IV Impact on Attitude toward the Muslims and Byzantine:

It is classically assumed that the Crusades have resulted in nothing but a widened gap between Christianity and Islam,  and a new chapter in the relationship between Catholics and Orthodox Christians. Yet, the aftermath of the Crusades and their relationship with the Near East is, actually, much more complex.

The Crusades brought to Europe first hand experience of the Near East throught the thousands of Crusaders who went to and from that region. The knowledge and goods brought back to Europeans increased the interest of Europeans in the Eastern cultures. For the images that had been implanted in the minds of returning Crusaders, it influenced the minds of a great many, including Emperor Frederick II of Hohenstaufen,[18] who enjoyed philosophy, logic, medicine, and mathematics discussion with Muslims. In fact, he established, at Lucera, a colony of Saracens in his service, with their own mosque and all aspects of eastern life[19].

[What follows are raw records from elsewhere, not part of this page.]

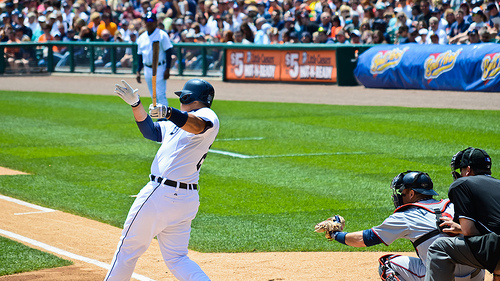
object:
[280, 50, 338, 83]
sign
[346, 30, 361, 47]
fans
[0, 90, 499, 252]
grass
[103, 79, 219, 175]
player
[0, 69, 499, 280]
field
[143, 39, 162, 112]
bat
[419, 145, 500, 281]
umpire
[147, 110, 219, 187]
shirt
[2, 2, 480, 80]
stands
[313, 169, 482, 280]
catcher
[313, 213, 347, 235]
ball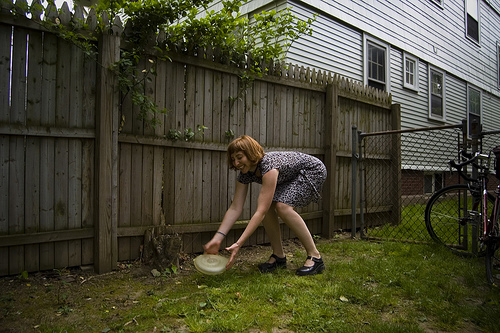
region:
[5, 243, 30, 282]
Small brown plank of wood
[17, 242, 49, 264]
Small brown plank of wood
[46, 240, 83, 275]
Small brown plank of wood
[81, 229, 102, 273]
Small brown plank of wood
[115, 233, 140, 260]
Small brown plank of wood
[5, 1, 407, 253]
Large brown wooden fence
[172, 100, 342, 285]
Woman catching a frisbee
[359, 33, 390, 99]
White window on a house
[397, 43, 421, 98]
White window on a house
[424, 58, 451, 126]
White window on a house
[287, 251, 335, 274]
left foot on woman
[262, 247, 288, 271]
right foot on woman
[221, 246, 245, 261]
left hand on woman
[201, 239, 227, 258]
right hand on woman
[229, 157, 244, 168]
small nose on woman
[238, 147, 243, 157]
left eye on woman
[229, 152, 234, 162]
right eye on woman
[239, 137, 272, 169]
red hair on woman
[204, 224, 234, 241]
black bracelet on woman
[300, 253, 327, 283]
black shoe on woman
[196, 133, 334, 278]
woman bending over to pick up frisbee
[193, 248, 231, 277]
white frisbee between woman's hands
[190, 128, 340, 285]
red haired woman wearing black floral dress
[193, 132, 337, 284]
woman wearing black mary janes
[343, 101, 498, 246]
metal fence gate behind woman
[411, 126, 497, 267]
bike parked against fence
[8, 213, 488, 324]
green grassy back yard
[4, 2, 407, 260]
wooden picket fence surrounding back yard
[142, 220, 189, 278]
camo back pack sitting against fence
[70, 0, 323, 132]
tree grwoing over fence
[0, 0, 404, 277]
wooden fence is brown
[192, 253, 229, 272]
frisbee in the woman's hands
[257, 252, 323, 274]
black bucket shoes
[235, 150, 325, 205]
floral patterned dress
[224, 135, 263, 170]
woman has short red hair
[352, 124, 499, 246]
short metal fence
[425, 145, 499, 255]
a bicycle is leaning on the fence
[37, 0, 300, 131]
green plant growing over the fence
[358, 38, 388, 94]
house window is open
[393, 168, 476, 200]
bottom of the house is brick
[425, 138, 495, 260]
red bike leaned against fence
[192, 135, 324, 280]
woman in dress picking up frisbee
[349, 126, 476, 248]
rusty metal chain link fence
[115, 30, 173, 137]
green vines on wood fence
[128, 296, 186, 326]
green moss on the ground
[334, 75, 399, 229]
wood picket fence by house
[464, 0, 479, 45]
window on second story of the house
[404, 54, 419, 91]
small window with white trim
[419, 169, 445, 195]
basement window with white trim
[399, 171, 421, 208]
red brick foundation of house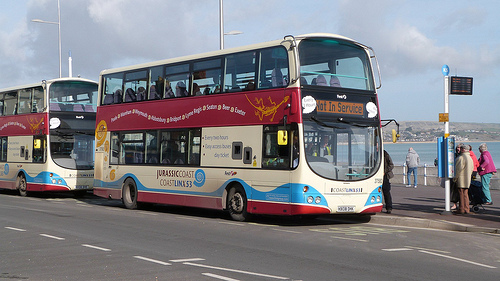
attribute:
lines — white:
[8, 219, 282, 281]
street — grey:
[7, 186, 499, 280]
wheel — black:
[226, 181, 250, 222]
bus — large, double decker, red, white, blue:
[95, 35, 387, 223]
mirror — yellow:
[274, 128, 292, 147]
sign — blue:
[437, 135, 459, 182]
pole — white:
[442, 74, 450, 210]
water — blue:
[379, 139, 499, 172]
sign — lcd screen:
[314, 97, 367, 117]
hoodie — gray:
[405, 152, 426, 173]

In contrast, what seemed to be an attempt to rescue the Holy land and assist the Byzantine Empire against the continuous attacks of the Seljuks, has resulted in the occupation of Constantinople by the fourth Crusade. The incident marked the distrust of the Byzantines to the Crusades and Latin Europe. In 1339, when Emperor Andronikos III Palaiologos sent his Calabrian monk, Barlaam,  to Avignon and delivered two speeches to Pope Benedict XII about the necessity to unite against the Turks, the Pope demanded the unification of the two churches to precede any military aid. Barlaam answered, “it is not so much difference in dogma that alienates the hearts of the Greeks form you, as the hatred that has entered their souls against the Latins.”[20]

 

Sources:

Helen Nicholson, “The Crusades”, Greenwood press, 2004.
Angeliki E. Laiou & Roy Parviz Mottahedeh, “The Crusades from the Perspective of Byzantium and the Muslim World”, 2001 Dumbarton Oaks, trustees for Harvard University, Washington DC, 2001.
Joseph Schacht & C. E. Bosworth, “the Legacy of Islam”, 2nd edition,
Oxford at the Clarendon press, 1974.

 

Footnotes:

 

 

[1]  Page 189- 90 of Schacht and Bosworth.

[2]  Page 299 of Schacht and Bosworth.

[3]  Built in 1226 in Western Galilee, Palestine for the knights of the Teutonic order.

[4]  Page 308-09 of Schacht and Bosworth.

[5]  Page 96 of Nicholson.

[6]  Page 60 of Nicholson.

[7]  A slightly smaller Byzantine coin to the Soldi, the gold coin.

[8]  A French coin created by Charlemagne and became widespread in Latin Europe.

[9]  A historian and participant of the second crusade and the author of De profectione Ludovici VII in Orientem.

[10]  Another used non-Teutonic currency in Western Europe.

[11]  Page 170 of Laiou and Mottahedeh.

[12]  Page 239 of Laiou and Mottahedeh.

[13]  Many historians have argued that the appearance of Gothic forms came formally into recognition by 1144 in France due to returning Frankish Crusaders. Their argument also points out the similarities of Gothic arches forms with the Near East architectural forms. Also, Gothic churches started to appear in Spain as an influence from French Gothic churches, and not the opposite.

[14]  Page 247 of Laiou and Mottahedeh.

[15]  Page 250 of Laiou and Mottahedeh.

[16]  Page 94 of Nicholson.

[17]  Page 95 of Nicholson.

[18]  The Holy Roman Emperor from the papal coronation in 1220.

[19]  Page 24 of Schacht and Bosworth.

[20]  Page 117 of Laiou and Mottahedeh.